+++ Reading passage +++

Hal (states), Maqam (stations), and Seeking Spiritual Guidance - Part Two
In your previous e-mail to me you seem
to be under the misunderstanding - although it may be purely a matter of terminology -
that the Sufi path focuses on the purification of the ego. Depending on what you mean by
ego or what is entailed by this notion, this is not necessarily what the Sufi way is
about.
There is only one I. This
is Divinity.
The ego - at least as it
is commonly used in everyday language, is really the false self. The 'nest of rats' to
which you refer in your e-mail is as good a way of describing it as any.
The Sufi term is nafs, or
the seat of those tendencies in humankind which tend toward rebellion against Deen and
fitr, and, therefore, God's intention for human beings. While it is true that these
tendencies must be constrained, purified and re-directed to constructive activities rather
than destructive ones (for oneself as well as others), it represents only one of the
dimensions of the human being with which the Sufi path is concerned.
Within the human being
are many other spiritually related potentials. These are: the heart, the sirr or mystery,
the ruh, (spirit), the kafi (the hidden), and the aqfah (most hidden) which is intimately
related to our essential fitr or original nature.
Purification of the nafs
is but a very early precondition, if you will, of proceeding on with the rest of the
spiritual journey. Without purification of the nafs, further progress is unlikely.
You "started"
with a very intense experience and have been trying to integrate this into your waking
life. However, proper integration of such an experience cannot take place without
attending to the stages of the path which involve purification of the nafs, as well as
bringing online, so to speak, one's other spiritual modalities.
The reason why your
attempt at integration and reconciliation have never succeeded is because, in my opinion,
you lack the proper methodology to do so, and, even more importantly, you are trying to do
so in a spiritual void - that is, without the help, support, guidance and protection which
comes from an Order or silsilah (or its counterpart in other mystical traditions) and
which is transmitted through one of the spiritual guides who has been appointed to serve
as a locus of such transmission - a transmission extending back through all of the shaykhs
of a given Order, to the Prophets of God, and, ultimately, of course to Divinity Itself.
At the end of your
initial response to my e-mail to you concerning your experience during your teenage years,
you inquired about whether or not I, or my designate, would be willing to take on the
responsibility of providing spiritual guidance for you. You indicated you "understand
somewhat ... what it takes to be a reasonable student".
My own personal
experience, along with that of others I know who are on the Path, suggests that most of us
don't really know what it takes to be a 'reasonable student' prior to the fact of stepping
onto the Path. This is something one tends to learn, if one is lucky, as one goes along.
Many things which we take
to be reasonable about ourselves in the beginning often turn out to be quite unreasonable,
if not burdensome, later on. If one knew, prior to the spiritual quest, where, precisely,
one was going, or how, or if, one would get there, or what one would find out about
oneself when one got there, there would be no need for such a venture.

+++ Entries shown +++

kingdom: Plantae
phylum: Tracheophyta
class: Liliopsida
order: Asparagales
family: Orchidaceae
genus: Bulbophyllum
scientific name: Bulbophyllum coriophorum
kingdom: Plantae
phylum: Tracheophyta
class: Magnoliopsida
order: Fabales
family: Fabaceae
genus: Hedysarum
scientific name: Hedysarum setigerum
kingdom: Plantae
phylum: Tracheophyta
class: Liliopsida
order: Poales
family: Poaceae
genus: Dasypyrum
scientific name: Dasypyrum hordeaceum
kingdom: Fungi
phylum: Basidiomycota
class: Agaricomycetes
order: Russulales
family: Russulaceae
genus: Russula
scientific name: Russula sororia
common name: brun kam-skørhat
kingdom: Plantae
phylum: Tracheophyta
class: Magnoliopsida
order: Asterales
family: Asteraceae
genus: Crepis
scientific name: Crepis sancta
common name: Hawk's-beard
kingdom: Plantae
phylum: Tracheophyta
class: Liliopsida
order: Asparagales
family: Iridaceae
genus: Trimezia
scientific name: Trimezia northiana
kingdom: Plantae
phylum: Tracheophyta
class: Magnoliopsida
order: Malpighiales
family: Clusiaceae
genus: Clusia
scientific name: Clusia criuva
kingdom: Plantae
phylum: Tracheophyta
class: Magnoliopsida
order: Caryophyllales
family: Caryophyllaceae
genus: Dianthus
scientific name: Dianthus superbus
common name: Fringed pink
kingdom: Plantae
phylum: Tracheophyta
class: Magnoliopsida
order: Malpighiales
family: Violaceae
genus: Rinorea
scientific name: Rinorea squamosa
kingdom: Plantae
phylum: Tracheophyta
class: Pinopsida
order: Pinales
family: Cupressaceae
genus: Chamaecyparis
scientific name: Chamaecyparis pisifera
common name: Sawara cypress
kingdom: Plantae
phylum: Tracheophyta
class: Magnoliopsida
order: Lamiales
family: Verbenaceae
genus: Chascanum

+++

▶ [Prompt] Print the passage on Sufi states and stations from "My own personal" up to and including "one goes along.". The records have no connection to the passage on Sufi states and stations.

▶ [Finished exercise]
My own personal
experience, along with that of others I know who are on the Path, suggests that most of us
don't really know what it takes to be a 'reasonable student' prior to the fact of stepping
onto the Path. This is something one tends to learn, if one is lucky, as one goes along.